Mais, en 1996, l’hôpital de Lemera est totalement détruit dans des conditions atroces. Denis Mukwege est contraint de fuir. Il quitte la région pour Bukavu, où il construit l’hôpital de Panzi, avec un important soutien suédois en faveur de ces femmes pour aider, dans un lieu de paix, à leur réinsertion sociale. Il y crée, en outre, une faculté de médecine et une école de sages-femmes. Il s’engage avec foi et courage dans la chirurgie, le soutien psychologique, les conseils juridiques, la formation professionnelle et la prise en charge des enfants de ces patientes. Aujourd’hui, l’hôpital de Panzi accueille gratuitement chaque année plus de 3 500 victimes de violences sexuelles et leur permet d’accéder à une chirurgie reconstructive.

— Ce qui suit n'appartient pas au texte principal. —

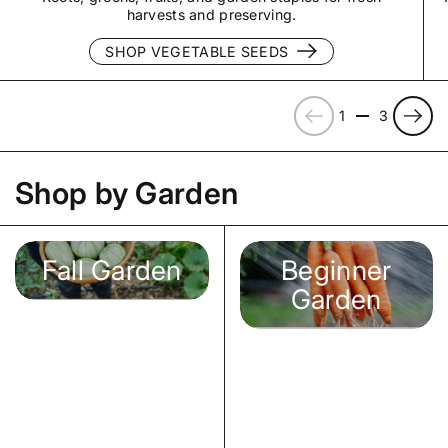
harvests and preserving.
SHOP VEGETABLE SEEDS
Previous
Next
1
3
Shop by Garden
Fall Garden
Beginner
Garden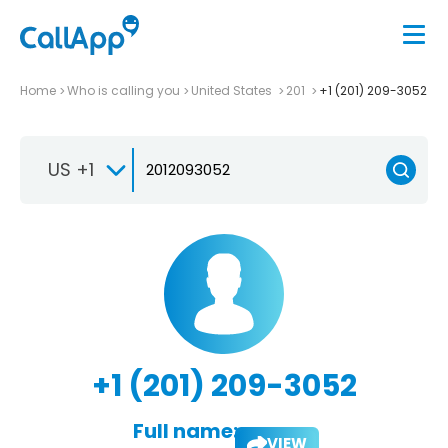
Home
Who is calling you
United States
201
+1 (201) 209-3052
US +1
+1 (201) 209-3052
Full name:
VIEW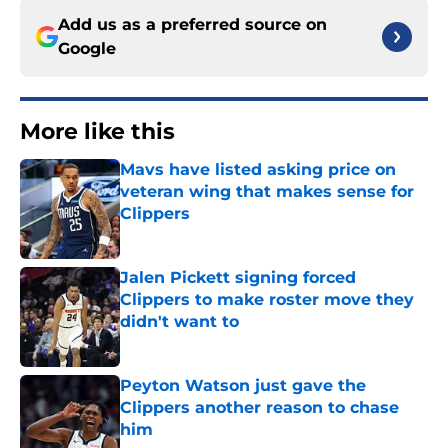
Add us as a preferred source on
Google
More like this
Mavs have listed asking price on
veteran wing that makes sense for
Clippers
Published by on Invalid Date
Jalen Pickett signing forced
Clippers to make roster move they
didn't want to
Published by on Invalid Date
Peyton Watson just gave the
Clippers another reason to chase
him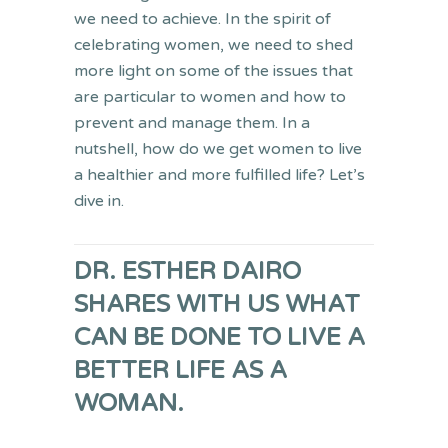
we need to achieve. In the spirit of
celebrating women, we need to shed
more light on some of the issues that
are particular to women and how to
prevent and manage them. In a
nutshell, how do we get women to live
a healthier and more fulfilled life? Let’s
dive in.
DR. ESTHER DAIRO
SHARES WITH US WHAT
CAN BE DONE TO LIVE A
BETTER LIFE AS A
WOMAN.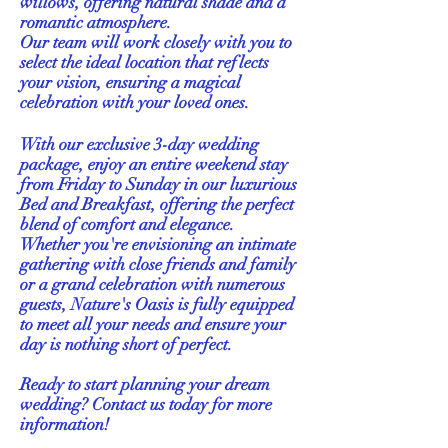
willows, offering natural shade and a
romantic atmosphere.
Our team will work closely with you to
select the ideal location that reflects
your vision, ensuring a magical
celebration with your loved ones.
With our exclusive 3-day wedding
package, enjoy an entire weekend stay
from Friday to Sunday in our luxurious
Bed and Breakfast, offering the perfect
blend of comfort and elegance.
Whether you're envisioning an intimate
gathering with close friends and family
or a grand celebration with numerous
guests, Nature's Oasis is fully equipped
to meet all your needs and ensure your
day is nothing short of perfect.
Ready to start planning your dream
wedding? Contact us today for more
information!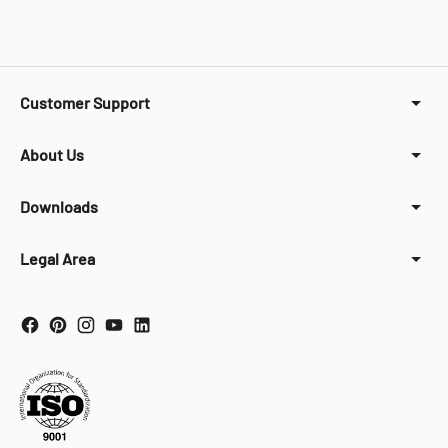
Customer Support
About Us
Downloads
Legal Area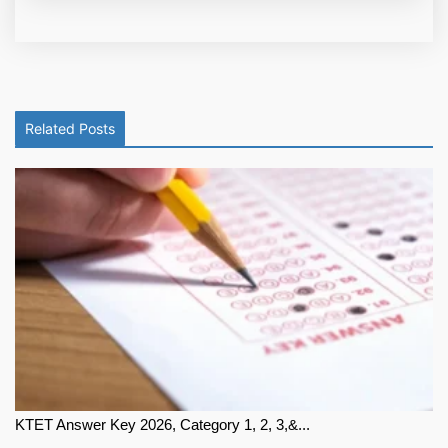
Related Posts
KTET Answer Key 2026, Category 1, 2, 3,&...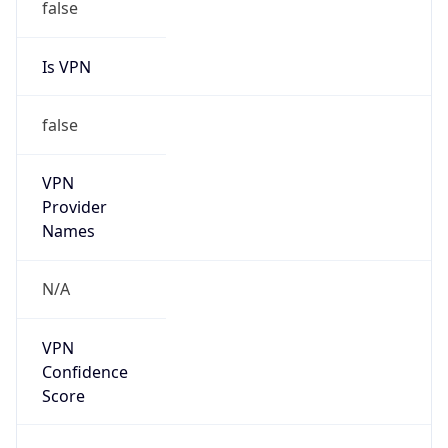
false
Is VPN
false
VPN
Provider
Names
N/A
VPN
Confidence
Score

Sans cesse menacé par les groupes armés et les trafiquants miniers, il doit, à plusieurs reprises, quitter son pays et se réfugier en Belgique ou en Amérique du Nord. En 2012, il échappe miraculeusement à une tentative d’assassinat.

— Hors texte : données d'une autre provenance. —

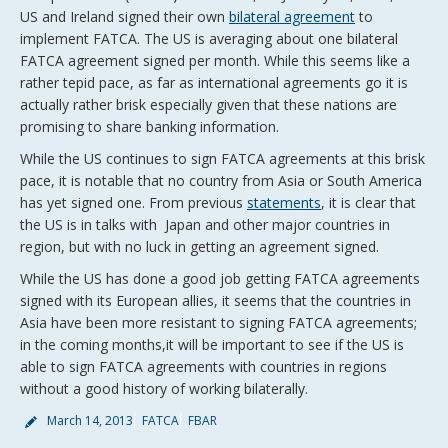
US and Ireland signed their own
bilateral agreement
to
implement FATCA. The US is averaging about one bilateral
FATCA agreement signed per month. While this seems like a
rather tepid pace, as far as international agreements go it is
actually rather brisk especially given that these nations are
promising to share banking information.
While the US continues to sign FATCA agreements at this brisk
pace, it is notable that no country from Asia or South America
has yet signed one. From previous
statements
, it is clear that
the US is in talks with Japan and other major countries in
region, but with no luck in getting an agreement signed.
While the US has done a good job getting FATCA agreements
signed with its European allies, it seems that the countries in
Asia have been more resistant to signing FATCA agreements;
in the coming months,it will be important to see if the US is
able to sign FATCA agreements with countries in regions
without a good history of working bilaterally.
March 14, 2013
FATCA
FBAR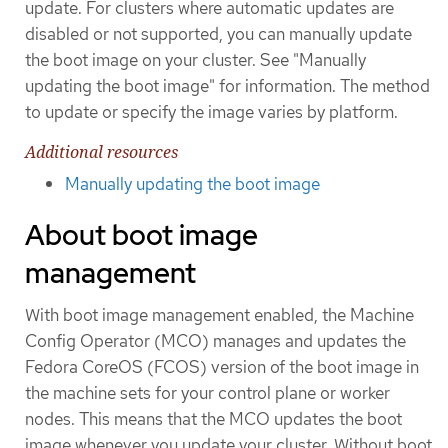
update. For clusters where automatic updates are
disabled or not supported, you can manually update
the boot image on your cluster. See "Manually
updating the boot image" for information. The method
to update or specify the image varies by platform.
Additional resources
Manually updating the boot image
About boot image
management
With boot image management enabled, the Machine
Config Operator (MCO) manages and updates the
Fedora CoreOS (FCOS) version of the boot image in
the machine sets for your control plane or worker
nodes. This means that the MCO updates the boot
image whenever you update your cluster. Without boot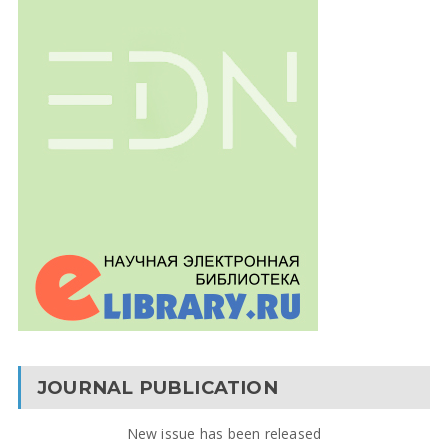
JOURNAL PUBLICATION
New issue has been released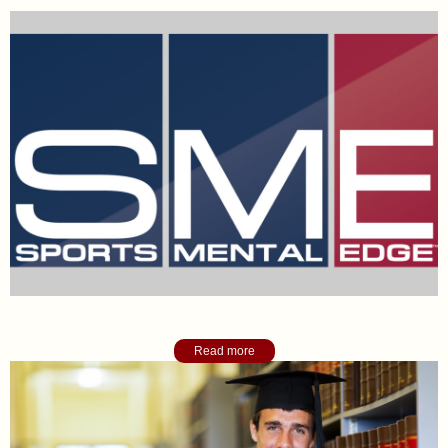
Sports Mental Edge Blog
Read more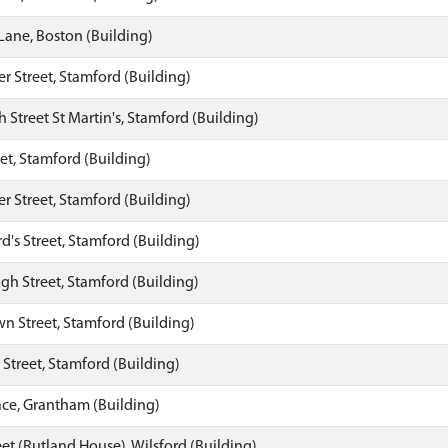
Lane, Boston (Building)
 Street, Stamford (Building)
h Street St Martin's, Stamford (Building)
eet, Stamford (Building)
 Street, Stamford (Building)
d's Street, Stamford (Building)
gh Street, Stamford (Building)
n Street, Stamford (Building)
s Street, Stamford (Building)
ace, Grantham (Building)
et (Rutland House), Wilsford (Building)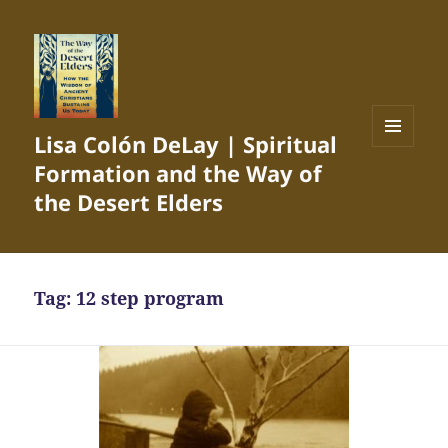
Lisa Colón DeLay | Spiritual
MENU
Formation and the Way of
AND
WIDGETS
the Desert Elders
Tag:
12 step program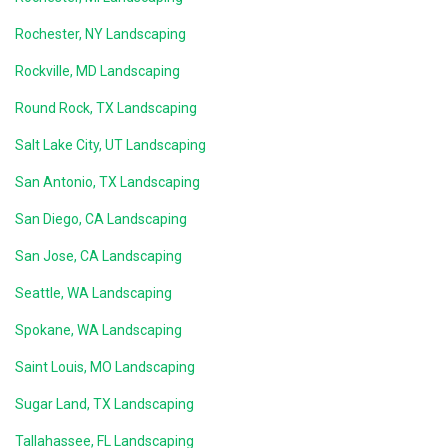
Rochester, NY Landscaping
Rockville, MD Landscaping
Round Rock, TX Landscaping
Salt Lake City, UT Landscaping
San Antonio, TX Landscaping
San Diego, CA Landscaping
San Jose, CA Landscaping
Seattle, WA Landscaping
Spokane, WA Landscaping
Saint Louis, MO Landscaping
Sugar Land, TX Landscaping
Tallahassee, FL Landscaping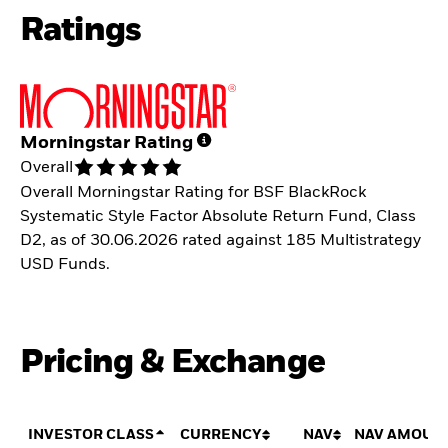
Ratings
Morningstar Rating
Overall
Overall Morningstar Rating for BSF BlackRock
Systematic Style Factor Absolute Return Fund, Class
D2, as of 30.06.2026 rated against 185 Multistrategy
USD Funds.
Pricing & Exchange
INVESTOR CLASS
CURRENCY
NAV
NAV AMOUN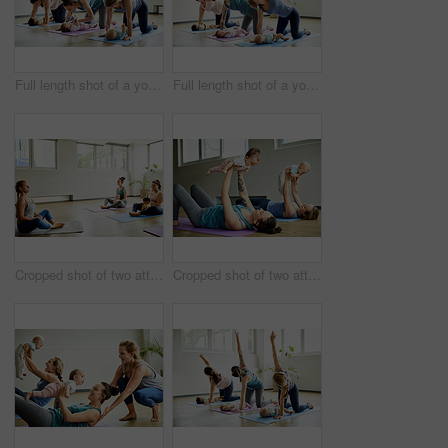
Full length shot of a young group of mothers posing with their babies during a baby yoga class indoors
Full length shot of a young group of mothers posing with their babies during a baby yoga class indoors
Cropped shot of two attractive young mothers sitting with their babies during a baby yoga class indoors
Cropped shot of two attractive young mothers lying down and posing with her babies during a baby yoga class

Durant toutes ces années, Denis Mukwege, « le médecin qui répare les femmes », s’est distingué par une prise en charge de blessées dues à la violence luciférienne d’une soldatesque déstabilisant* cette région du Congo démocratique, aux marches du Rwanda. Les rebelles en zone congolaise sont, semble-t-il, soutenus par cet État (grand comme la Sardaigne) qui y intrigue, cherchant à s’approprier son sous-sol envié (coltan, cobalt…). Ces désordres permanents se déroulent autour du lac Kivu, un lieu paradisiaque mais marqué par un terrorisme, avec menaces de mort ou d’enlèvement à chaque instant. Denis Mukwege doit recourir à la protection constante de soldats de la Mission de l’Organisation des Nations unies au Congo (MONUSCO).

UN PLAIDOYER INTERNATIONAL

Le Dr Mukwege n’est certes pas le premier à s’impliquer dans ce travail de réparation de l’appareil génital des femmes, il n'est pas non plus le seul**, mais il opère dans un climat d’instabilité et de terreur qui rendent difficile le suivi de son action ; et surtout, parallèlement à ce combat local quotidien, et en dépit des menaces contre lui-même et sa famille, Denis Mukwege développe un ardent plaidoyer international lors de ses déplacements et localement à l’hôpital de Panzi, profondément convaincu de la mission qui lui incombe.
L’engagement de Denis Mukwege lui a valu la reconnaissance internationale (tableau 3). En 2007, il reçoit le prix spécial des Droits de l’homme de la République française ; l’année suivante, celui des Droits de l’homme des Nations unies. En 2009, le prix suédois Olof Palme, le prix Roi Baudouin et celui de la fondation Clinton. En 2013, il est décoré de la Légion d’honneur et bénéficie du prix pour la prévention des conflits de la fondation Chirac .
Un an plus tard, le Parlement européen lui décerne le prix Sakharov et, quatre ans après, en 2018, Denis Mukwege reçoit le prix Nobel de la paix avec Nadia Murad, survivante du trafic des êtres humains de l’État islamique. Grand, solide, charismatique, courageux, Denis Mukwege, bravant les dangers et l’adversité par sa compétence et son efficacité, offre à l’Afrique une transcendante image d’humanité et d’exemplarité. Ce prix Nobel de la paix ne pourra que l’aider à diffuser son réquisitoire contre le martyre des femmes.V
* Les graves troubles engendrés par la guérilla rendent en outre impossible la maîtrise de l’épidémie d’infections par le virus Ebola qui sévit tragiquement à l’est du Congo.** À signaler, le travail remarquable de gynécologues et de chirurgiens français dans différents États d’Afrique de l’Ouest et d’Afrique centrale.